TASK INPUTS
=-=-=
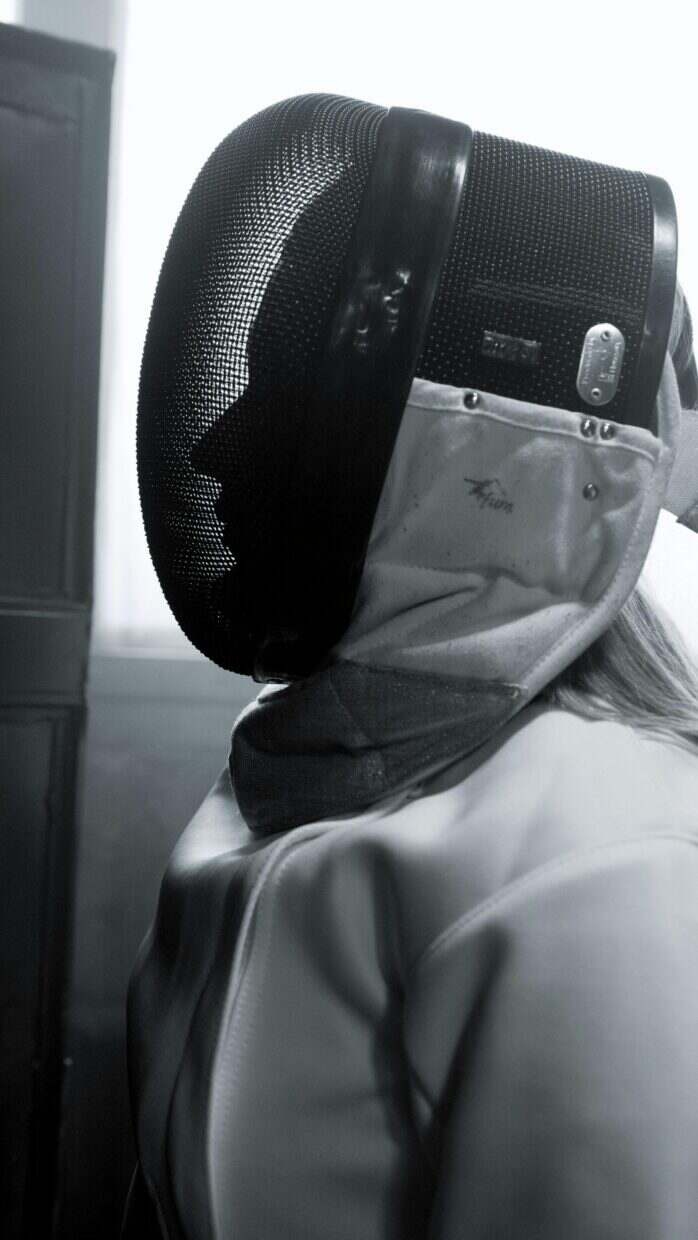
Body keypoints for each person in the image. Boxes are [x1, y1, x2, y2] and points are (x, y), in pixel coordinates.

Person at [125, 97, 698, 1236]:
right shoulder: (301, 772)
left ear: (469, 439)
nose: (219, 439)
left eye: (284, 381)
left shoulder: (599, 861)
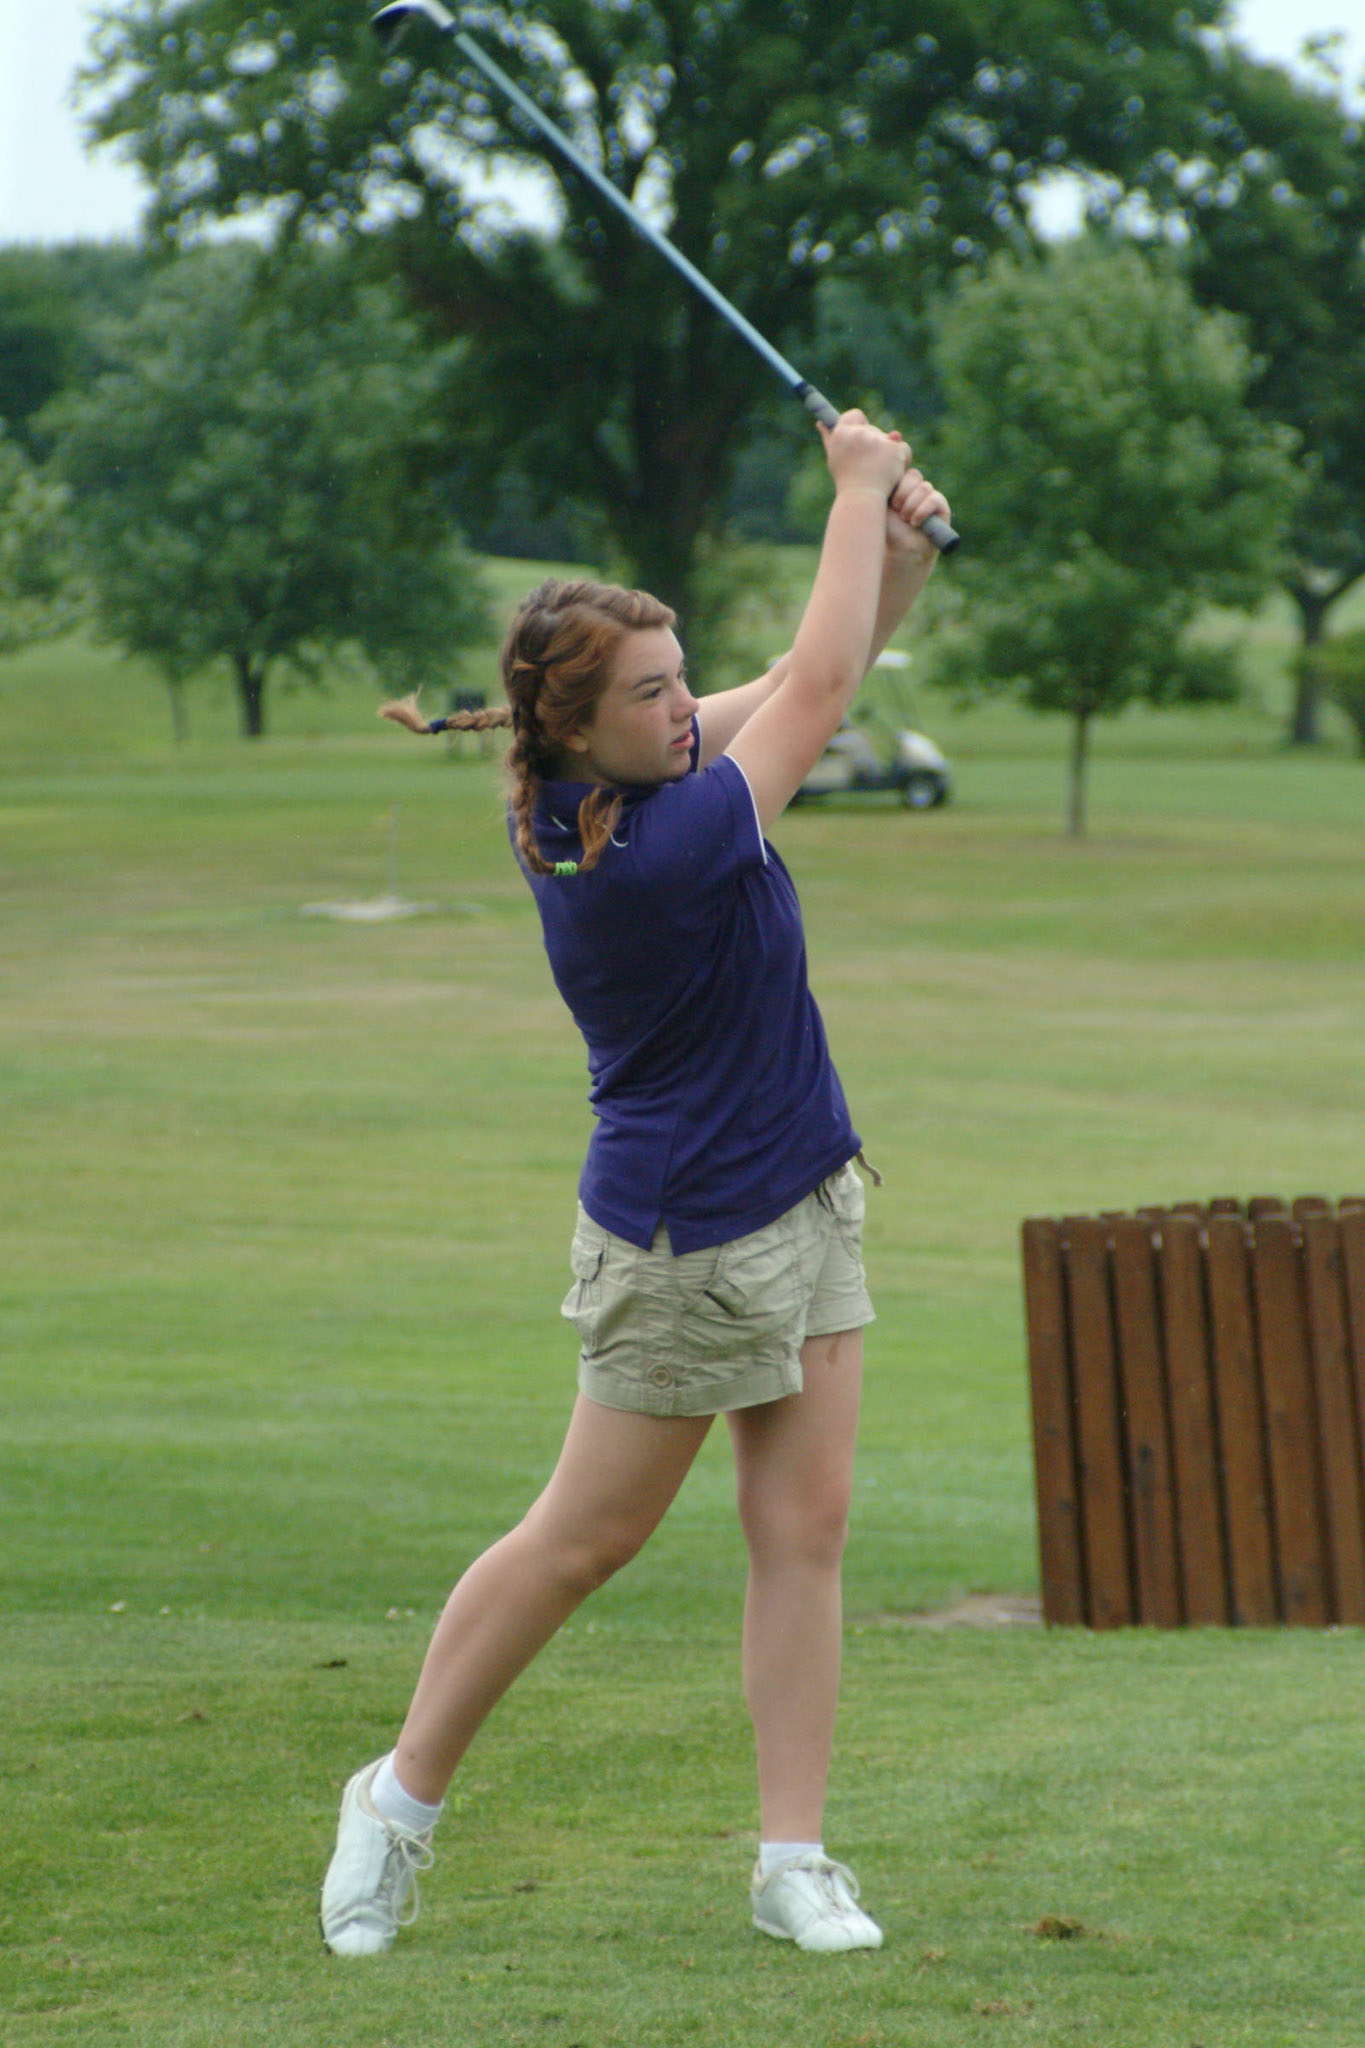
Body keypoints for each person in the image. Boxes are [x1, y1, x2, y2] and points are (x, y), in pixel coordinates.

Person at [320, 411, 951, 1958]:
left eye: (684, 682)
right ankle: (393, 1800)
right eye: (655, 692)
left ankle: (790, 1860)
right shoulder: (635, 861)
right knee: (582, 1542)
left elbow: (830, 669)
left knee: (805, 1526)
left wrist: (899, 551)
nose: (684, 710)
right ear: (573, 724)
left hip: (805, 1188)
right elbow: (806, 690)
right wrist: (856, 492)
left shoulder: (636, 770)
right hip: (683, 1242)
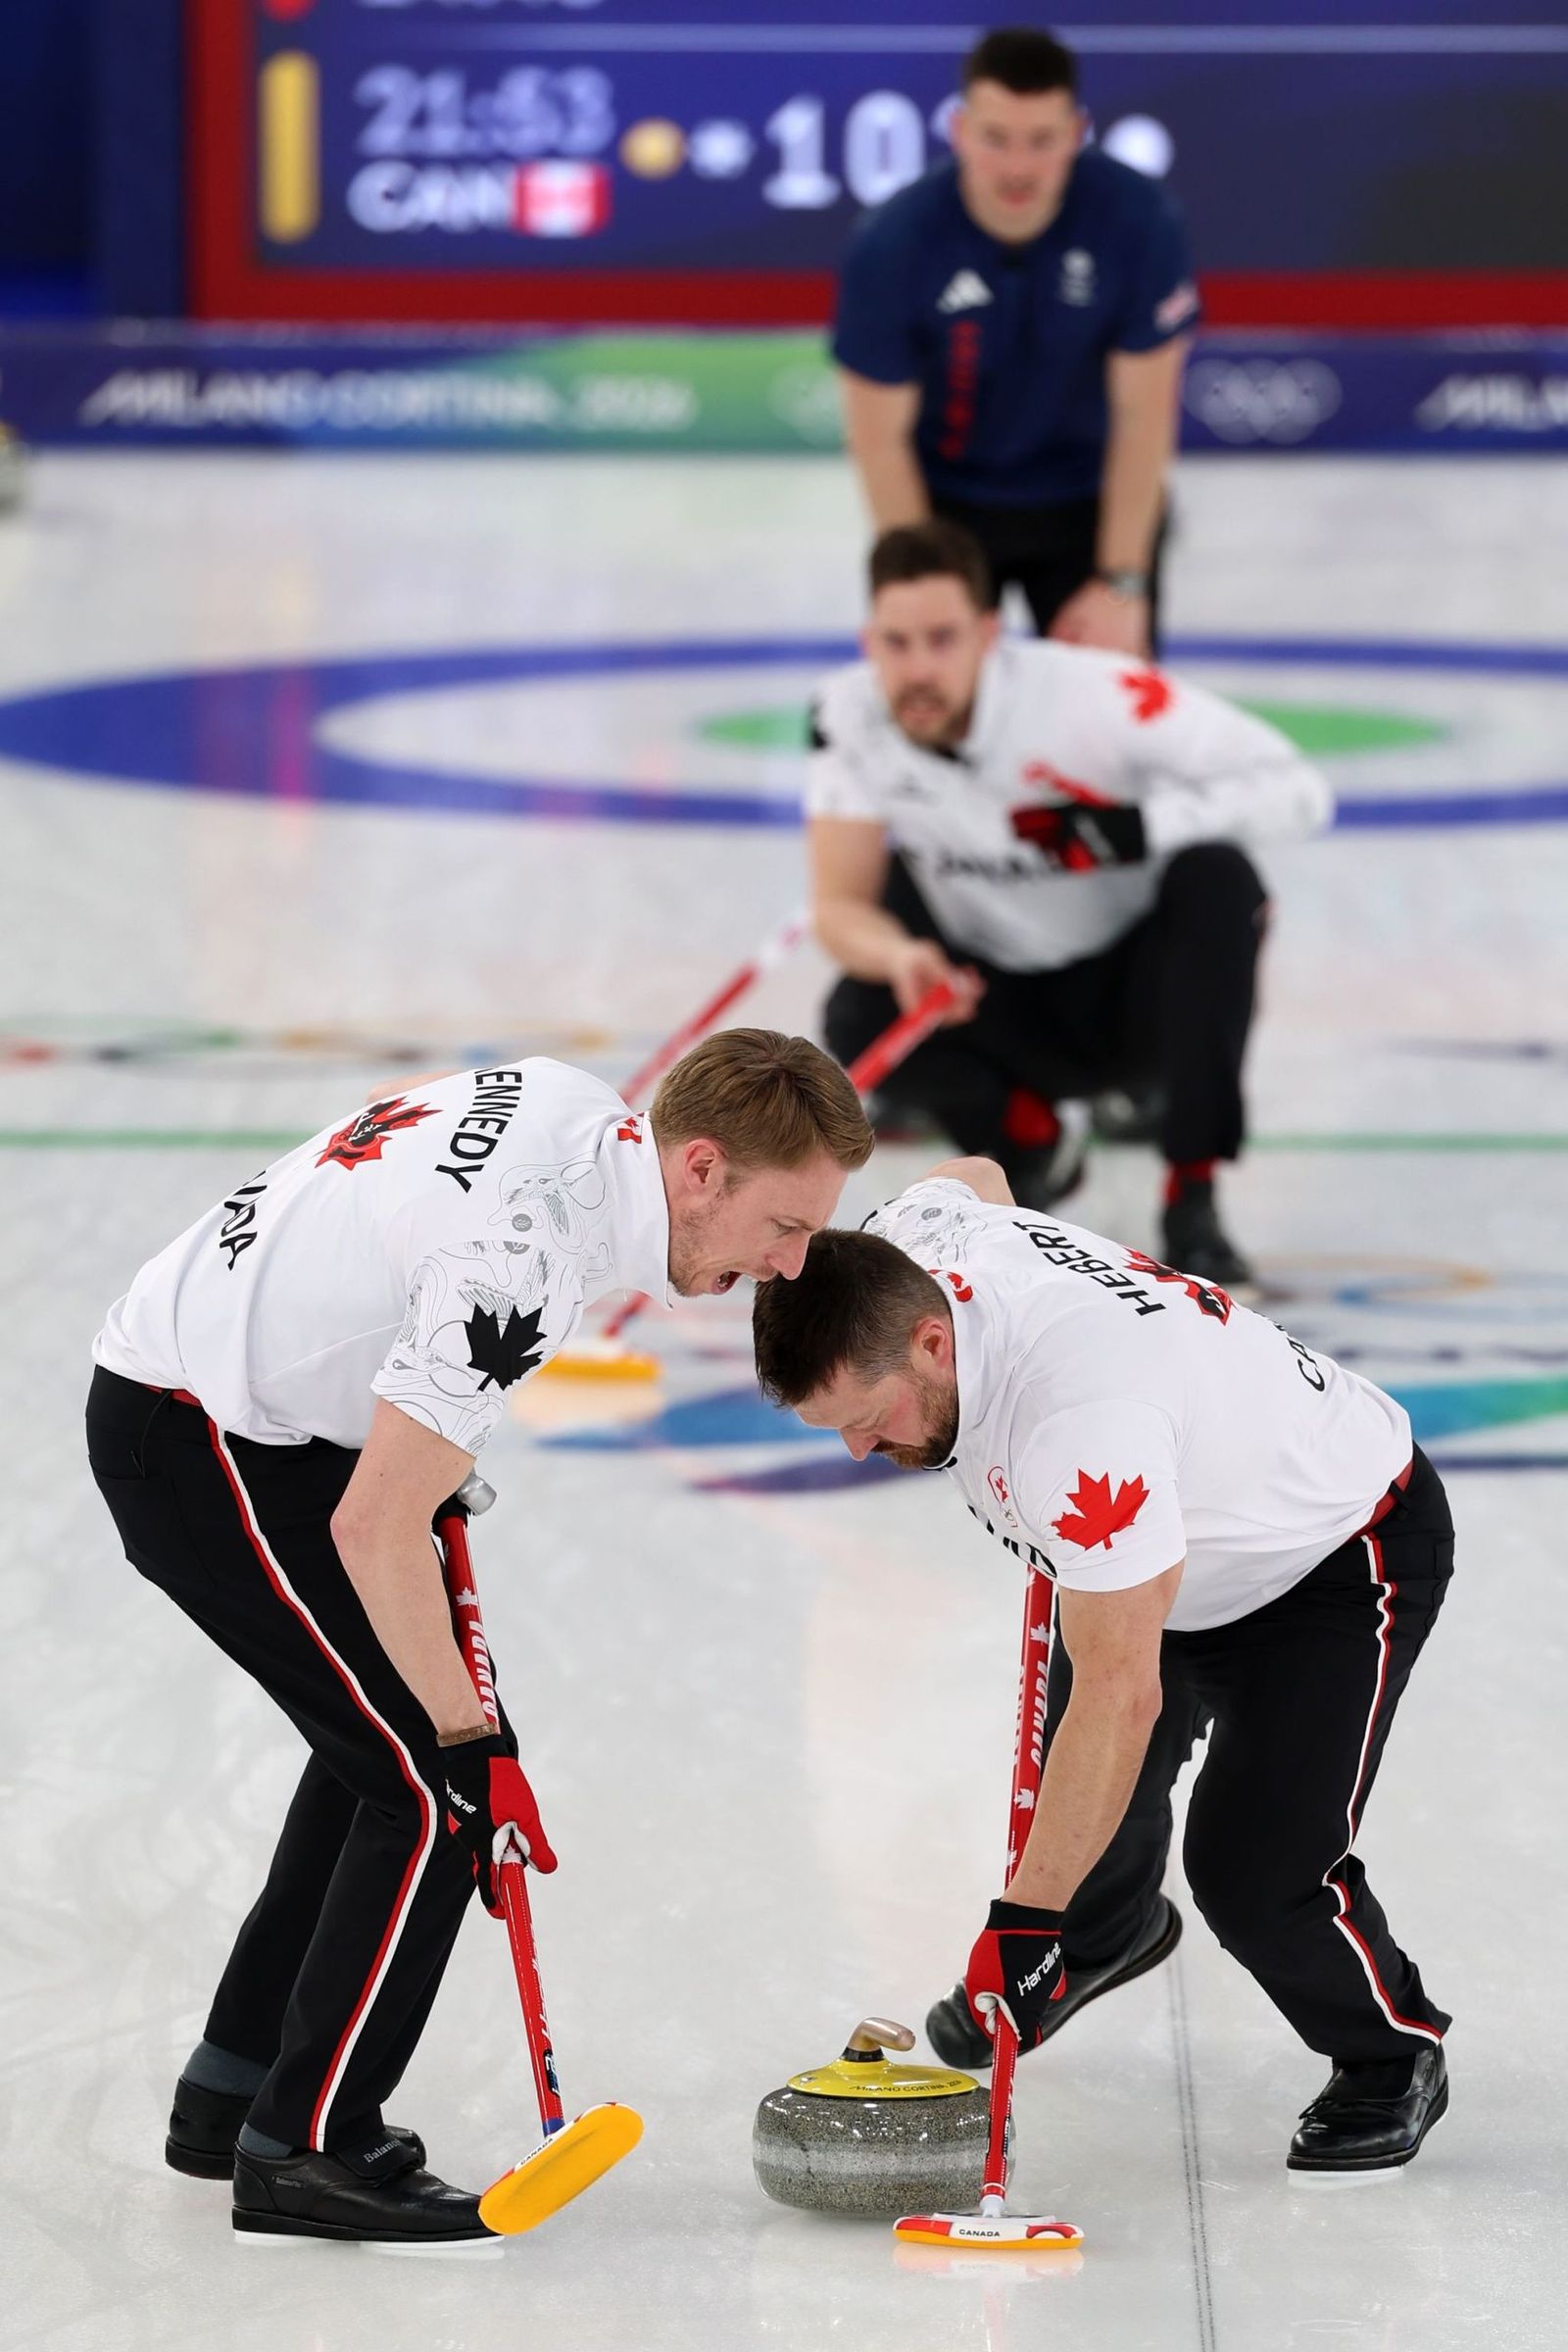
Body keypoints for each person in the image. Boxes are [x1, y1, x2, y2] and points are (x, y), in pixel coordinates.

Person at [86, 1032, 872, 2247]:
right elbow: (376, 1524)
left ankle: (233, 2087)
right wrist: (473, 1740)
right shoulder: (523, 1262)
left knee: (378, 1756)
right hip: (198, 1435)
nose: (791, 1264)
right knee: (436, 1792)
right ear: (701, 1168)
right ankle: (307, 2145)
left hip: (270, 1410)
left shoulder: (576, 1107)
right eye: (784, 1226)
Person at [753, 1166, 1453, 2175]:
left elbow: (1123, 1695)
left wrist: (1018, 1922)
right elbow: (975, 1177)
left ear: (932, 1341)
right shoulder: (916, 1243)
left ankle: (1391, 2054)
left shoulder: (1082, 1431)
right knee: (1081, 1804)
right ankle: (1101, 1934)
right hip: (1160, 1536)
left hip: (1327, 1557)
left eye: (867, 1417)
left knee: (1255, 1871)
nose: (861, 1449)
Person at [809, 518, 1333, 1288]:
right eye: (897, 643)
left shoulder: (1095, 697)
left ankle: (1193, 1195)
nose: (918, 668)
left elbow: (1301, 792)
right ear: (868, 641)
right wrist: (902, 957)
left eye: (943, 639)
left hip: (1137, 999)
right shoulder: (846, 717)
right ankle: (1036, 1141)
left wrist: (1137, 827)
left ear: (990, 634)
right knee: (856, 1011)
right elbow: (838, 908)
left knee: (1220, 880)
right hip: (990, 998)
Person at [833, 24, 1200, 657]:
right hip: (948, 505)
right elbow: (877, 438)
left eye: (1041, 140)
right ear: (960, 131)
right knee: (940, 716)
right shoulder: (891, 245)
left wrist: (1121, 582)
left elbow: (1144, 415)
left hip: (1091, 500)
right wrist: (928, 597)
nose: (1018, 166)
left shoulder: (1140, 224)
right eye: (996, 138)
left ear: (1077, 134)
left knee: (1109, 725)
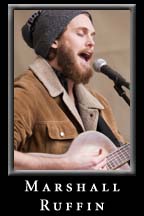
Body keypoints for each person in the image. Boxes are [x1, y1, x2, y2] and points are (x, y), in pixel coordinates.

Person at [14, 10, 129, 170]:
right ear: (54, 40)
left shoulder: (99, 103)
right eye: (81, 34)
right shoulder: (27, 93)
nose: (91, 42)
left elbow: (123, 162)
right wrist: (66, 164)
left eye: (92, 35)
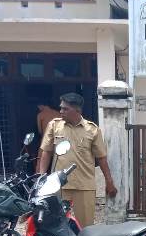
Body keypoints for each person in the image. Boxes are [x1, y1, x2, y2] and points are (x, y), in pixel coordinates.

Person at [38, 93, 116, 227]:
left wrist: (109, 182)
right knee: (57, 226)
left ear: (77, 110)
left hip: (84, 186)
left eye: (65, 109)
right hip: (59, 185)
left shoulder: (92, 130)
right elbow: (46, 152)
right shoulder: (54, 126)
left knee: (85, 227)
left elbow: (101, 158)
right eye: (61, 108)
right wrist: (41, 177)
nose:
=-=-=
TASK DETAILS
For each line in the data that contains the string "nose", give a copy of that line.

ANSWER TO THIS EXERCISE
nose: (219, 439)
nose: (684, 710)
nose: (791, 1264)
nose: (861, 1449)
nose: (918, 668)
nose: (1018, 166)
nose: (91, 42)
nose:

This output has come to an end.